Most Americans are worried these days about inflation, their life savings, crime, open borders and education. But for some, the issue of abortion looms large.
“Hysteria” is the only word that accurately describes what some champions of abortion are saying. Why the sky hasn’t fallen is a mystery. Here are some examples.
During a conference this fall, Vice President Kamala Harris opened her remarks at the Nate Holden Performing Arts Center in Los Angeles by noting “when I’m traveling around the country, one of the feelings that I hear most is fear. It’s fear.” She later said, “there’s a lot of fear.”
The fear she was talking about was not the fear of being killed, raped or mugged. Nor was it the fear of families not being able to pay their bills. It was the fear that in some places elected officials have placed restrictions on abortion.

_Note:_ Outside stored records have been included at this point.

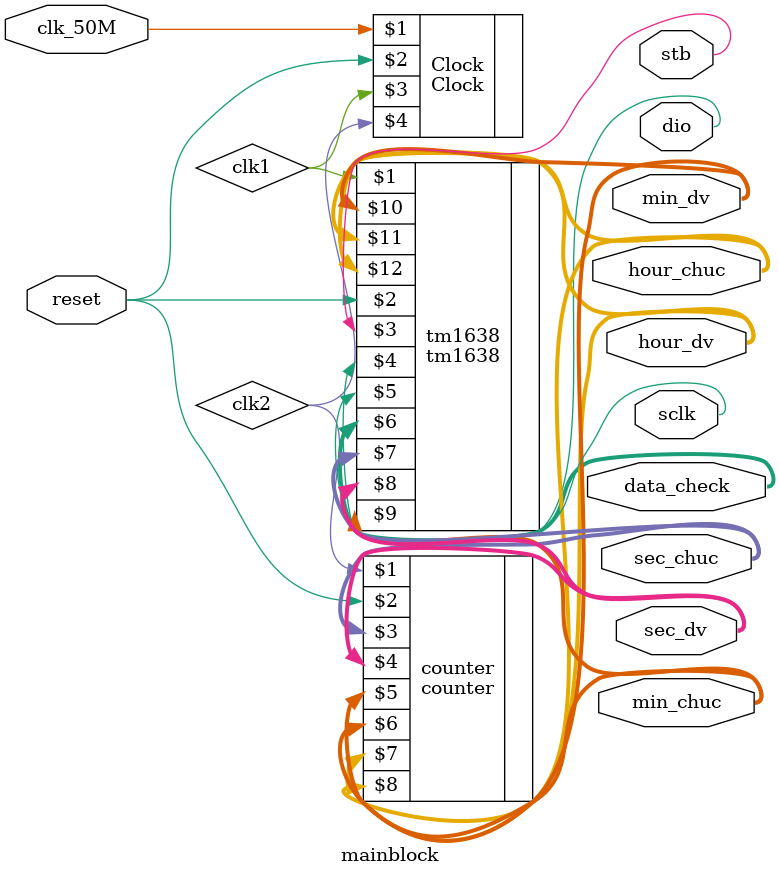
<source format=v>
`timescale 1ns / 1ps
module mainblock(clk_50M, reset, dio, sclk, stb, data_check, sec_chuc, sec_dv, min_chuc, min_dv, hour_chuc, hour_dv);
input clk_50M, reset;
wire clk1, clk2;
output wire [3:0] sec_chuc, sec_dv, min_chuc, min_dv, hour_chuc, hour_dv;
output wire dio, stb, sclk;
output wire [7:0] data_check;
Clock Clock(clk_50M, reset, clk1, clk2);
tm1638 tm1638(clk1, reset, stb, dio, sclk, data_check, sec_chuc, sec_dv, min_chuc, min_dv, hour_chuc, hour_dv);
counter counter (clk2, reset, sec_chuc, sec_dv, min_chuc, min_dv, hour_chuc, hour_dv);

endmodule


</source>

Around the same time, President Biden held a political rally on abortion saying, “Patients are being denied prescriptions that they’ve been taking for years for conditions like rheumatoid arthritis and osteoporosis, you know, because pharmacies are concerned that those drugs could also be used to terminate a pregnancy so they’re not giving them their prescriptions.”
No evidence was given.
After the overturning of Roe v. Wade Alexandria Ocasio-Cortez said, “People will die because of this decision.”
She was not referring to children being killed by abortion but to some hypothetical case involving what she calls pregnant “menstruating people.”
A television ad launched by the Democratic Senatorial Campaign Committee quoted a doctor saying he thought the days of “back-alley abortions” were over. “Too often, women died. I thought those days were long behind us.”
Fact Check: According to the CDC, the number of women who died of an illegal abortion in 1972 (the year before Roe) was not some astronomical figure, as pro-abortion activists have alleged. The number was 39.
House Speaker Nancy Pelosi said that “MAGA” Republicans have “pledged to ban abortion in all 50 states and sentence doctors for 5 years in prison.” Similarly, Kamala Harris is on record saying their goal is to criminalize doctors and nurses “with up to five years in prison.”
This is patently untrue. The fact of the matter is that some pro-life Republicans have said that healthcare providers who intentionally allow a baby born alive as a result of a botched abortion could serve up to 5 years in prison if they failed to attend to the child. The issue is infanticide, not abortion, which apparently makes no difference to these women.
Rep. Eric Swalwell ran a TV ad showing cops with guns drawn showing up at a house handcuffing a woman in front of her screaming husband and children because she had an unlawful abortion.
This is simply not true. The only people who are being subjected to SWAT Teams showing up at their homes with guns drawn are pro-life activists.
Georgia gubernatorial candidate Stacey Abrams charged in August that her opponent, Gov. Brian Kemp, wants to “investigate and punish women for having miscarriages.” PolitiFact, hardly a right-wing source, said her accusation was completely false. She lost to Kemp in the midterm elections.
One of the most demagogic attempts to drum up hysteria about abortion rights being lost was done by National Public Radio (NPR). In November, before the voters went to the polls, it aired an audio of a woman undergoing an abortion. It was a graphic depiction that recorded her crying and moaning with the sound of the suction abortion in the background. NPR is paid for by the taxpayers.
Does the hysteria work? With some it does. Those who are already strong abortion-rights advocates are the most likely to go into orbit. Alarmists know this, which is why they make incendiary statements and concoct morbid audios of an abortion.
The midterm elections did not go well for the pro-life side, perhaps because these fever pitches proved attractive. All five states which had abortion on the ballot chose to side with the pro-abortion camp.
It must be acknowledged the pro-life initiatives which sought to ban abortion in virtually every instance proved to be too extreme. Most Americans are against abortion for any reason, and at any time of gestation, but they are also against proposals that don’t leave the door open in some extreme cases.
Pro-life Americans did have something to brag about with the defeat of Rep. Sean Patrick Maloney from the Hudson Valley area of New York. As the head of the Democratic Congressional Campaign Committee, the campaign arm of the Party, he was one of the most vocal supporters of abortion-on-demand anywhere in the nation. He lost to Republican Michael Lawler, shocking most analysts.
Science and ethics are on the pro-life side, so there is reason for optimism. But it is not easy to combat hysteria. It is a sign of desperation that so many prominent pro-abortion politicians are distorting, and indeed lying, about abortion, just to get votes. Their tactics are reflective of their ethics, or lack thereof.